China Bank believes the BSP could still extend its hawkish pause and keep its policy rate on hold at 6.25 percent this year, especially if the gross domestic product for the third quarter comes out weaker than anticipated.
“Moreover, recent shocks to inflation were on the supply side which could be addressed by non-monetary measures. However, we are cognizant that another rate hike in November is a live possibility if the peso weakens further given another Fed (US Federal Reserve) rate hike,” Velasquez said.
Philippine National Bank economist Alvin Arogo also believes inflation averaged 5.5 percent in September due to the impact of unfavorable weather conditions on food and the sustained rise on crude oil prices.

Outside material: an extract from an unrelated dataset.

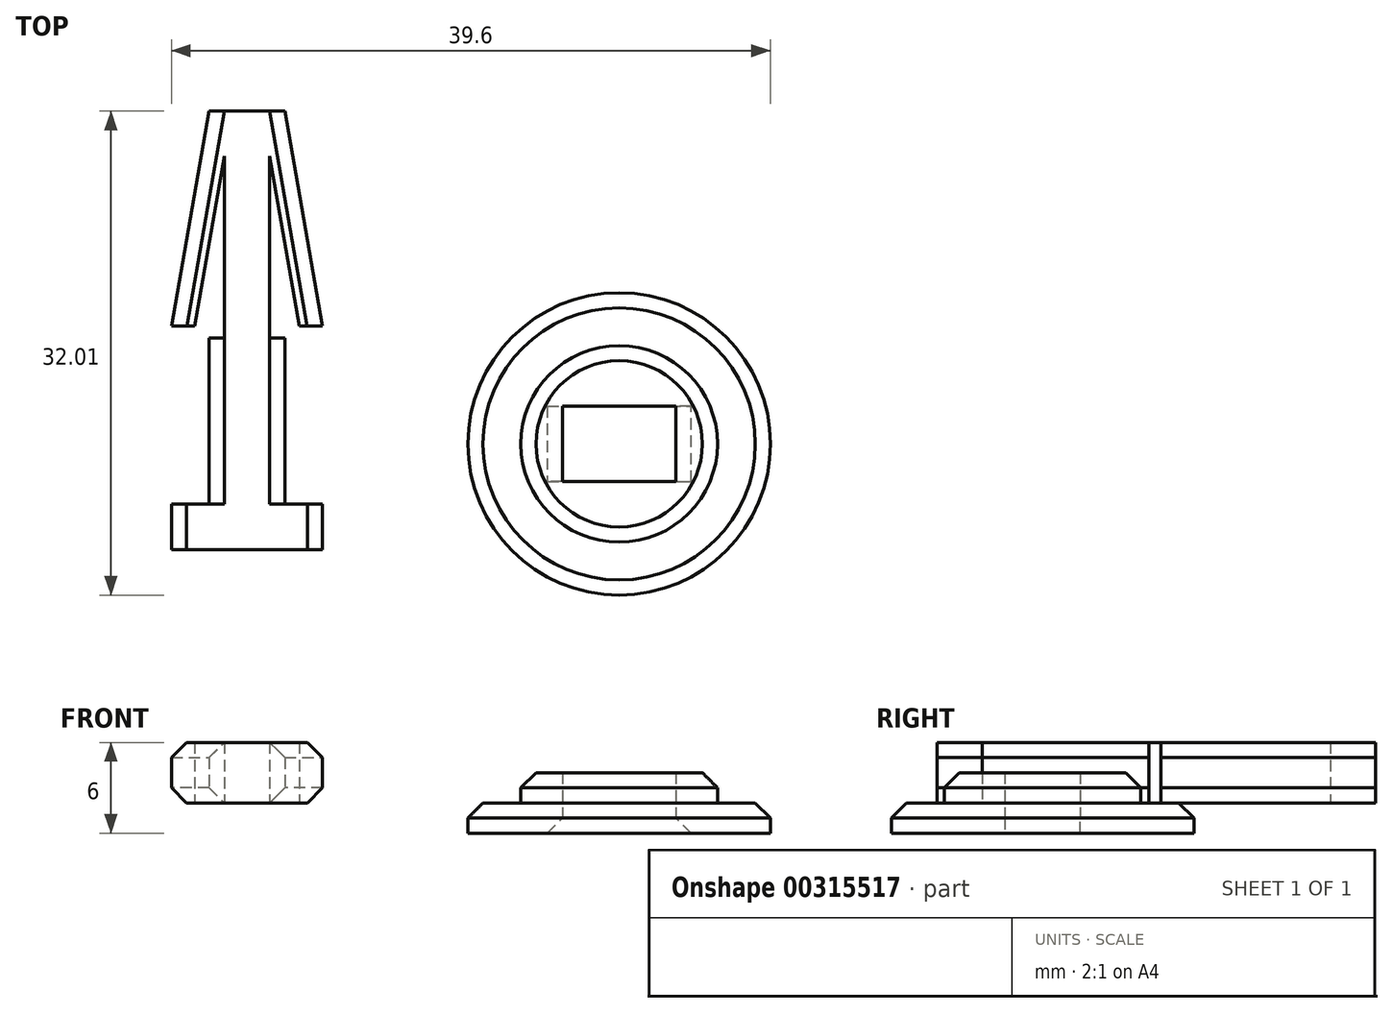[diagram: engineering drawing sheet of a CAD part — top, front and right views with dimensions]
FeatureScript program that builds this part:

“As long as inflation will not exceed 5.5 percent in September, our baseline projections still show that the headline print will fall below four percent in the fourth quarter and three percent in the first quarter of next year. However, the risk to this view is elevated due to El Niño, typhoons, oil production cuts, and prolonged Russia-Ukraine war,” Arogo said.
Security Bank chief economist Robert Dan Roces expects an uptick in last month’s inflation to 5.4 percent with a range of 5.2 percent to 5.6 percent.
“The main factors contributing to this month’s inflation are increases in the cost of electricity and food. These sectors have been subject to supply constraints and higher production costs, which have been passed on to consumers,” Roces said.
Despite the slight uptick, Roces said inflation is likely to be on a downward path in the coming months due to the decrease in vegetable prices because of better supply conditions, the impact of the price cap on rice and better rice supply with the harvest season, the decline in global rice prices as well as lower prices of goods as Malacañang ordered local government units (LGUs) to stop collecting “pass-through fees” for the transportation of goods across the country.
For his part, ING Bank senior economist Nicholas Mapa said inflation likely eased to 5.1 percent in September.